It's 1978 in Denver, and kids are being abducted from the suburban streets and disappearing for good. The media have dubbed the mystery villain "The Grabber" (zero marks for originality), and the cops are clueless. This is the backdrop to the childhood of Finney (Mason Thames) and Gwen (Madelaine McGraw). Finn is a bullied in-betweener at school who obsesses over his teenage crush from a distance. Gwen is his no-nonsense younger sister who harbours sadness over their mother's suicide and is fiercely protective of her beloved brother. Their father (Jeremy Davies as Terrence) is a drunken asshole not above abusing the siblings when he gets upset. One day, Finn bumps into a creepy magician in the street (Ethan Hawke. Superb.), and things go to hell in a basement. The only glimmer of hope comes from the titular appliance… and maybe the hidden talents of someone else.

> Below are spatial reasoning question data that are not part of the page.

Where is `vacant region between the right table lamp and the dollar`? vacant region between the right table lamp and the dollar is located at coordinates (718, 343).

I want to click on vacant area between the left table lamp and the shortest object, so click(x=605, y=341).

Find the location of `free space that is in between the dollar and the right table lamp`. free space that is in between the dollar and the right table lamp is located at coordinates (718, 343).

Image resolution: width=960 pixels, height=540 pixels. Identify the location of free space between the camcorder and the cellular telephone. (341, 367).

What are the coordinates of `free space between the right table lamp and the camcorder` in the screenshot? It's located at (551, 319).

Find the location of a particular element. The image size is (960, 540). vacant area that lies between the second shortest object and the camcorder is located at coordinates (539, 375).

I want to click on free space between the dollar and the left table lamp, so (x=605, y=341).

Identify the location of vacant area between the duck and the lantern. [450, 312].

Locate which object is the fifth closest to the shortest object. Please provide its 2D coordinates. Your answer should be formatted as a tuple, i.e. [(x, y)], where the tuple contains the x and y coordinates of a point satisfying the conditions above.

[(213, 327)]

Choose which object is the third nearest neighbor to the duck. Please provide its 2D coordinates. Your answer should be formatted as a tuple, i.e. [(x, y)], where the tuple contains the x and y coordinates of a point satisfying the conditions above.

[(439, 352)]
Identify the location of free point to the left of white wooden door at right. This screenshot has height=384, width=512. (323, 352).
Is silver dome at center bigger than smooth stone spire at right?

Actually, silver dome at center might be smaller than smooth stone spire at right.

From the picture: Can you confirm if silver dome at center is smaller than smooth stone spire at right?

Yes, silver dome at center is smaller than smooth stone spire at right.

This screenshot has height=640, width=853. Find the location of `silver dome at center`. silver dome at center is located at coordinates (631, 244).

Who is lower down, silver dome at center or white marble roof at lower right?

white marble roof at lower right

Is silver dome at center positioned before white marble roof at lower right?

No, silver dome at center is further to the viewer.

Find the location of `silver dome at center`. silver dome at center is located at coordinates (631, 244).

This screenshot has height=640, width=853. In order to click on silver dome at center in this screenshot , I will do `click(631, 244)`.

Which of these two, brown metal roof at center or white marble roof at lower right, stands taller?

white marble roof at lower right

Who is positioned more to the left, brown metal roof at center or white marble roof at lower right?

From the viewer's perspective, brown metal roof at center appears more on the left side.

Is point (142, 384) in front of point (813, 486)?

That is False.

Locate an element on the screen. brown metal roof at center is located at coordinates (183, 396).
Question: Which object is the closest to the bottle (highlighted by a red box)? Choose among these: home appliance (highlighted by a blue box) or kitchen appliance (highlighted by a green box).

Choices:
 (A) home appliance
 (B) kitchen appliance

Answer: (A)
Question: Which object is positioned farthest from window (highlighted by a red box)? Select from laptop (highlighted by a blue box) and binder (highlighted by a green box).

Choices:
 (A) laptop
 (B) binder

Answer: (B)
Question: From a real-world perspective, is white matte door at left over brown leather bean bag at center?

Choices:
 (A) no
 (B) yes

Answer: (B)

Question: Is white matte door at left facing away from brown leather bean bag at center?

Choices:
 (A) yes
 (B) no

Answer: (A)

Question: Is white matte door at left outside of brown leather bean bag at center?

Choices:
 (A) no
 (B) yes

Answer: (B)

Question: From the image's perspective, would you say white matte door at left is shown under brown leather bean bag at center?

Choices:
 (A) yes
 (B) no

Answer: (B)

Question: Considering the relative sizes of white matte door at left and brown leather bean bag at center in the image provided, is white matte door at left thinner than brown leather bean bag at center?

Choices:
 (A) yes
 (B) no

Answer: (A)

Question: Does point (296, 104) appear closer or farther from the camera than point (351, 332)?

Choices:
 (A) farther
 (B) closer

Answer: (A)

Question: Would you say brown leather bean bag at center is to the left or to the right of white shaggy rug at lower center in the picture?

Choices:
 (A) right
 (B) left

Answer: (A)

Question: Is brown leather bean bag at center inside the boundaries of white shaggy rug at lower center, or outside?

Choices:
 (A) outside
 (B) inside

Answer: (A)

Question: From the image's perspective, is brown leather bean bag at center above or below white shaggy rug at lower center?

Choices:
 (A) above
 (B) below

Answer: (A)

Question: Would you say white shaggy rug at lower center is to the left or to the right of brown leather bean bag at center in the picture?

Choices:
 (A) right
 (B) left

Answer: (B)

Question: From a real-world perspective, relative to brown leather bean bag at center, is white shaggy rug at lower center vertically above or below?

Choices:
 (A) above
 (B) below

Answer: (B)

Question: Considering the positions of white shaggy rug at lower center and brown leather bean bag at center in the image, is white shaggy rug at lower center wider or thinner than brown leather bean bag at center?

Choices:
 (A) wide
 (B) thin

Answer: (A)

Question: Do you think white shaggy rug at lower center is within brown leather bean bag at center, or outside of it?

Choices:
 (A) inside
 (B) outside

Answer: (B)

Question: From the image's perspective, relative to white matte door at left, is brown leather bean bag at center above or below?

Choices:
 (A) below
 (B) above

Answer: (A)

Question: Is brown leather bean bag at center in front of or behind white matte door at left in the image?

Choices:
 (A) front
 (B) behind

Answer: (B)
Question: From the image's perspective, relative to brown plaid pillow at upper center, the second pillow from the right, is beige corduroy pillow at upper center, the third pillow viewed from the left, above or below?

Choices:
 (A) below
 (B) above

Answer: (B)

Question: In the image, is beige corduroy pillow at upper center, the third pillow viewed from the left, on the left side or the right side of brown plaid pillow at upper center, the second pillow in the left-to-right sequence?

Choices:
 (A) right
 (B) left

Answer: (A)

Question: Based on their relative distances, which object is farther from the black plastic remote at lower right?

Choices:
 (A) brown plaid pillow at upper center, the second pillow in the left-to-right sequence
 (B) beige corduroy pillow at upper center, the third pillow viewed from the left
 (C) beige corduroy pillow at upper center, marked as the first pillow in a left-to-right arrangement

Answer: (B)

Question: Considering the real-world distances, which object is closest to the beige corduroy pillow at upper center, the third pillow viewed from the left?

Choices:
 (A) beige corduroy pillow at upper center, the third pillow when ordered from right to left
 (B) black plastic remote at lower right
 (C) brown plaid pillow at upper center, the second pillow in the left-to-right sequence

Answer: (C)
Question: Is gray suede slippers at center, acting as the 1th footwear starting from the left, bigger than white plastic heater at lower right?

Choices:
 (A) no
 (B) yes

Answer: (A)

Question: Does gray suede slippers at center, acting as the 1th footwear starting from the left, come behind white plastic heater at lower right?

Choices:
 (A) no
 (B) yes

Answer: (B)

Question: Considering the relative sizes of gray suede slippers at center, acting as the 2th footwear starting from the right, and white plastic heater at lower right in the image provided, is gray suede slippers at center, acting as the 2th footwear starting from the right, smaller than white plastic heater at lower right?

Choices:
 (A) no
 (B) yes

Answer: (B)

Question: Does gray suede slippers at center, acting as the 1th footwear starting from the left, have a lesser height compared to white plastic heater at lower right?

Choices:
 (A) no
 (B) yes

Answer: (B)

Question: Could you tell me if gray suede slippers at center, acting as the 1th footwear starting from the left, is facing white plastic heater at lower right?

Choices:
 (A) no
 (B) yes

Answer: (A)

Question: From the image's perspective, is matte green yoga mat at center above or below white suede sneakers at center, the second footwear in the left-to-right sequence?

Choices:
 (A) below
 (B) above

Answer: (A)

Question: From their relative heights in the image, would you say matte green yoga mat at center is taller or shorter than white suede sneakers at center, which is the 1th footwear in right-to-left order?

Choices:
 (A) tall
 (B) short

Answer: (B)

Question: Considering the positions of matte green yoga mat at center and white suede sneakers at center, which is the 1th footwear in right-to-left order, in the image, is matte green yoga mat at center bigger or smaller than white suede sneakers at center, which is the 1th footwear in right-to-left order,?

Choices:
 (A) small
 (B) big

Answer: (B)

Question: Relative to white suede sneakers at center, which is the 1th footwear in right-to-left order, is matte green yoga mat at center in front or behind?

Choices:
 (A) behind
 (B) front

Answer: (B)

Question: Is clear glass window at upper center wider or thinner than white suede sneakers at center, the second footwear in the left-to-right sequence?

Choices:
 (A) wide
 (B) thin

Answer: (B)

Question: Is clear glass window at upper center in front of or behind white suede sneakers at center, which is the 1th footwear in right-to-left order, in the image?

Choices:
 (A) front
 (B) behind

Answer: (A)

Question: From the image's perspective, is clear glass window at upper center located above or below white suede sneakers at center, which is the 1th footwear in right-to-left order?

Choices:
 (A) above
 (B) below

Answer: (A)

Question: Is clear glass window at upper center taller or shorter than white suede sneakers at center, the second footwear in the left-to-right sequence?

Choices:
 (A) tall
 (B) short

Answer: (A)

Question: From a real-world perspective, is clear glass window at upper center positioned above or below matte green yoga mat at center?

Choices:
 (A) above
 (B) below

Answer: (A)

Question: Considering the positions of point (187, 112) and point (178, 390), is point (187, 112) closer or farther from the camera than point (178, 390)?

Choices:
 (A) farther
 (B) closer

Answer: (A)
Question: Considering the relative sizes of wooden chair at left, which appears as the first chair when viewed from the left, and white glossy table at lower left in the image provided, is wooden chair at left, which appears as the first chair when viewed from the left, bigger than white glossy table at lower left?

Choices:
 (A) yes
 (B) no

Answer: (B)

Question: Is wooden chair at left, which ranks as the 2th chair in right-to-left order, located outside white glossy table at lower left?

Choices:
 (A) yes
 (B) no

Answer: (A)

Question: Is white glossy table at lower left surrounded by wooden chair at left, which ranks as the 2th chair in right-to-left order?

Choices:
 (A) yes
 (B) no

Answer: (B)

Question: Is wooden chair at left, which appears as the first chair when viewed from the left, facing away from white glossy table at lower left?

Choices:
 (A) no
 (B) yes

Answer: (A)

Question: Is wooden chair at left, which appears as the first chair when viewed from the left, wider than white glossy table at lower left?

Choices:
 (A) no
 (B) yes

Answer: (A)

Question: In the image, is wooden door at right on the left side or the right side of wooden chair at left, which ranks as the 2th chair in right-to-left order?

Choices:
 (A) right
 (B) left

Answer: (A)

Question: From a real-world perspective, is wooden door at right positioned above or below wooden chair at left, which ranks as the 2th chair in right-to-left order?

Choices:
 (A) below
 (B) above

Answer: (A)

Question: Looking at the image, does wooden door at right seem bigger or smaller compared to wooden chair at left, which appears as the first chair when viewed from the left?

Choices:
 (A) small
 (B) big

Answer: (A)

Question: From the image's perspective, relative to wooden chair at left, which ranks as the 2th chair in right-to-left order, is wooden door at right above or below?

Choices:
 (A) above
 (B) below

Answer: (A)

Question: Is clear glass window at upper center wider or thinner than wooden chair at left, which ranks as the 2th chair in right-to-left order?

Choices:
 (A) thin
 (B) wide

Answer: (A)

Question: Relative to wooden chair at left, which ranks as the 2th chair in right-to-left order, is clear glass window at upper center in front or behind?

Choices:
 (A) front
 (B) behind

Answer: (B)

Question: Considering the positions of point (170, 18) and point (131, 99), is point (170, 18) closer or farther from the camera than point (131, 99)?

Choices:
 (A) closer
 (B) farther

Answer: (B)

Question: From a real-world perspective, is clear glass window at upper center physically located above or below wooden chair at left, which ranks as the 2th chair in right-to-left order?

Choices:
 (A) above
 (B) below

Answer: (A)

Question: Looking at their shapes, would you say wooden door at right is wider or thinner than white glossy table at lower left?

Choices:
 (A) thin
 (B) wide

One beef before we start the critique (spoiler: It's bloody good!). And it's a prime T-bone steak that can be seen from space. When-oh-when will studio horrors stop revealing 99.9% of a film's narrative in the trailers. We can only imagine what it might be like to watch this film "fresh". Not being aware of the significance of the phone, that there are apparently messages from the grave, that one character has otherworldly powers, and that Hawke is such a creepy shit when he wears Tom Savini masks. Of course, we didn't get that opportunity because we saw the trailers during X and Firestarter screenings, and they gave ALL of that away. Studios. Stop it.


Anyhoo. Yeah. It is bloody good. Like X and some other recent films, there is a mini-backlash in the sniffy British media (which still actively hates horror for some reason), which goes against the high RT score. But despite trailer-trash and trash-talking, this is an excellent offering from the reliable Derrickson. It helps that Hill's source material provides a rich mine of genre tropes, but this is a rich and satisfying piece of genre storytelling that will have you leaving the cinema feeling glad that you're a horror fan. Oddly enough, for a story that is unapologetically about a sadistic child-murderer, it has a heart and offers a window on friendship, love, and compassion. Who said we're all "sickos" for watching scare flicks? Two things make this great. The performances and the narrative. Hawke has picked up most of the kudos so far, and it is a brilliant turn. His "Grabber" is part Joker and part- Child-Catcher (from Chitty Chitty Bang Bang) and all wrongness. Tellingly, he is never given a name or even a back-story, although bits and pieces can be picked up. However, you are never in any doubt as to his ability for cruelness, and the masks (yes, they have been crafted by Savini) are the neatest way to underline his performance. Despite the content of the (*spit*) trailers, he doesn't dominate the proceedings quite as much as you may think. Nor does he caper around in a camp or pantomime manner.


The narrative is seen almost completely through the eyes of Finn and Gwen, which means that Thames and McGraw must carry the film to an extent. And much to their credit, they do so brilliantly. McGraw especially is a true talent to watch, stealing almost every scene she is in. Whether being threatened by her father or foul-mouthing the local police, she provides a feisty yet soulful interpretation of what could have been an also-ran character. By contrast, Thame is less "showy" but still brings the emotion and heart to a tough role and absolutely nails it in key scenes. The plot could have been a messy jumble of spooks, premonition, abuse, and gore. But it isn't. Instead, it's a cohesive and thrilling ride with a great build-up to a terrific final act and a satisfying final coda. There is some hokey misdirection that doesn't quite work, but despite that, you won't be disappointed by the time the credits roll. Even if you have misgivings about the subject matter and the amount of footage you've already seen, we can still thoroughly recommend this and hope that we see another studio horror as good as this in the remainder of the year.

Just what good studio horror should be like. This is solid and evocative storytelling from Derrickson, with kudos to King for the source. It combines many genre themes to create a satisfyingly creepy and thrilling experience. Good performances all around and a keen directorial style make this yet another candidate for "horror of the year". Derrickson's Real Deal.